First of all it's easy to notice that we will use each power of $$$2$$$ at most once.

Let's look at the highest bit in the current number, suppose it's $$$2^k$$$. Since the sum of all powers of $$$2$$$ below $$$k$$$ is less than $$$2^k$$$, we will have to add at least one power of two $$$2^x$$$ with $$$x \geqslant k$$$. One can see that adding $$$2^{k+2}$$$ is not optimal, since then we will have to subtract at least $$$2^{k+1}$$$ and $$$2^{k+2} - 2^{k+1}$$$ can be replaced with $$$2^{k+1}$$$. So the only choices are $$$2^k$$$ or $$$2^{k+1}$$$. If we add $$$2^k$$$, we have to solve a problem for remaining number, which is a suffix or our current binary string. Otherwise, $$$2^{k+1}$$$ is larger than our current number, so we just need the answer for $$$m = 2^{k+1} - n$$$. Let's call such $$$m$$$ a complement for a number $$$n$$$ (notice that we don't need $$$k$$$ in the definition because $$$k$$$ is defined as largest bit in $$$n$$$)

Now let's look at $$$m$$$. To calculate it, we have to flip all bits in $$$n$$$ and add $$$1$$$ to the result. Now it's easy to see that if $$$m$$$ is a complement for $$$n$$$, then for any suffix of $$$n$$$ (in binary form), the corresponding suffix of $$$m$$$ is a complement for it. Also, $$$n$$$ is a complement for $$$m$$$.

----------

According to the editorial, how is the complement m of a number n calculated? The data that comes next is not needed.

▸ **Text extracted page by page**
----------

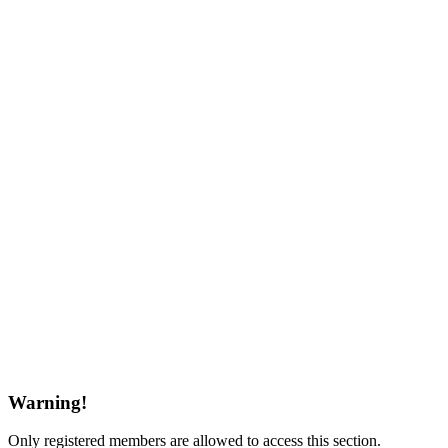
Warning!
Only registered members are allowed to access this section.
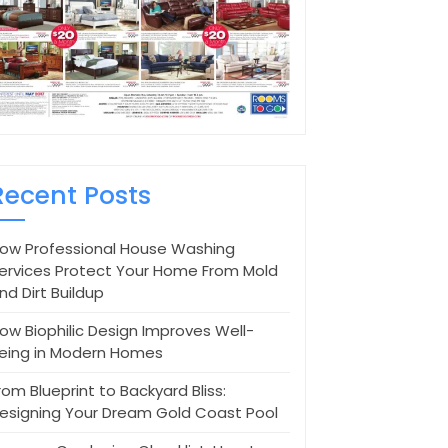
Recent Posts
ow Professional House Washing
ervices Protect Your Home From Mold
nd Dirt Buildup
ow Biophilic Design Improves Well-
eing in Modern Homes
rom Blueprint to Backyard Bliss:
esigning Your Dream Gold Coast Pool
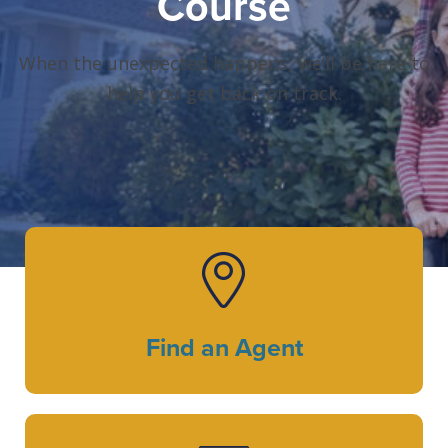
Course
When the unexpected happens, we’ll be here to
help you get back on track.
Find an Agent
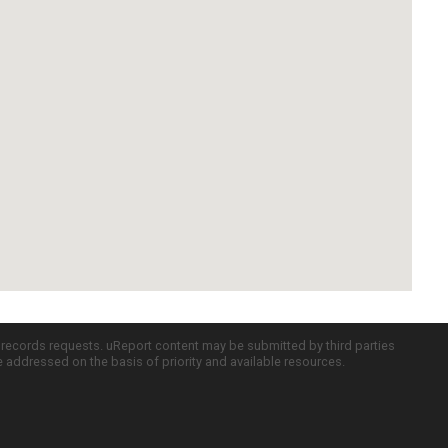
c records requests. uReport content may be submitted by third parties
re addressed on the basis of priority and available resources.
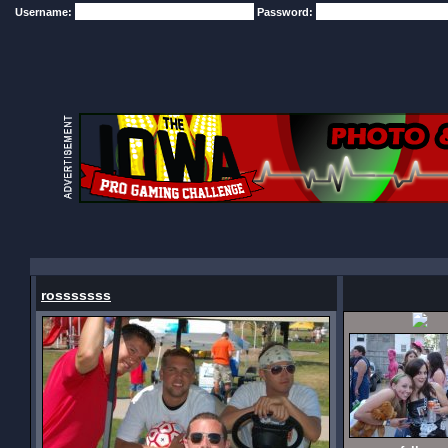
Username:
Password:
rosssssss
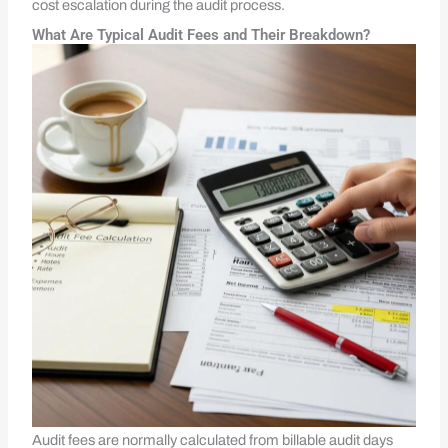
cost escalation during the audit process.
What Are Typical Audit Fees and Their Breakdown?
Audit fees are normally calculated from billable audit days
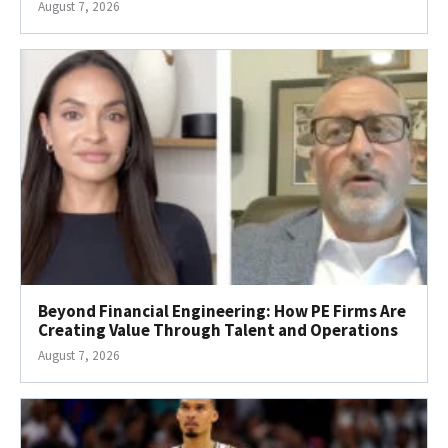
August 7, 2026
Beyond Financial Engineering: How PE Firms Are
Creating Value Through Talent and Operations
August 7, 2026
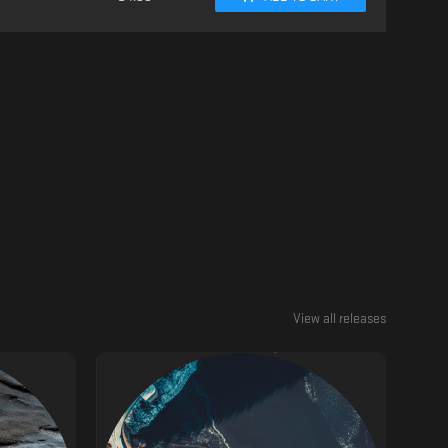
View all releases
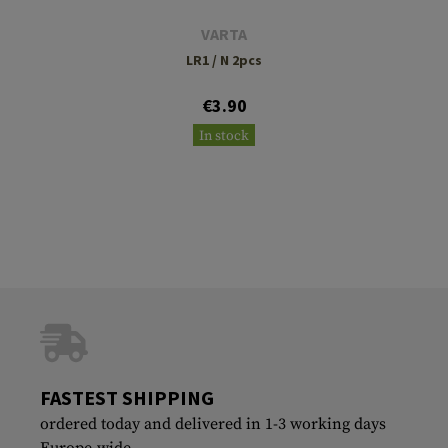
VARTA
LR1 / N 2pcs
€3.90
In stock
FASTEST SHIPPING
ordered today and delivered in 1-3 working days
Europe-wide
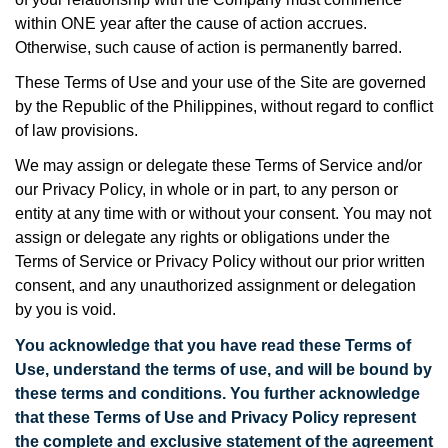
within ONE year after the cause of action accrues.
Otherwise, such cause of action is permanently barred.
These Terms of Use and your use of the Site are governed
by the Republic of the Philippines, without regard to conflict
of law provisions.
We may assign or delegate these Terms of Service and/or
our Privacy Policy, in whole or in part, to any person or
entity at any time with or without your consent. You may not
assign or delegate any rights or obligations under the
Terms of Service or Privacy Policy without our prior written
consent, and any unauthorized assignment or delegation
by you is void.
You acknowledge that you have read these Terms of
Use, understand the terms of use, and will be bound by
these terms and conditions. You further acknowledge
that these Terms of Use and Privacy Policy
represent
the complete and exclusive statement of the agreement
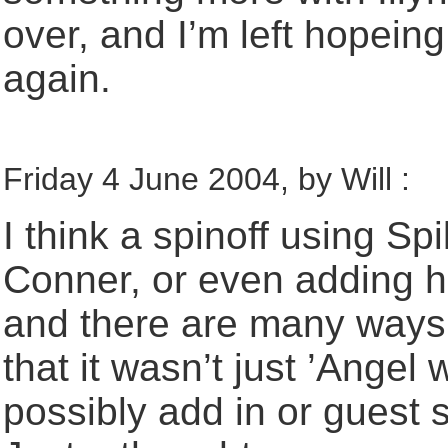
over, and I’m left hopein
again.
Friday 4 June 2004, by Will :
I think a spinoff using Sp
Conner, or even adding h
and there are many ways 
that it wasn’t just ’Angel
possibly add in or guest s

----------

▸ **Solution below**
Flip all the bits in n and add 1 to the result.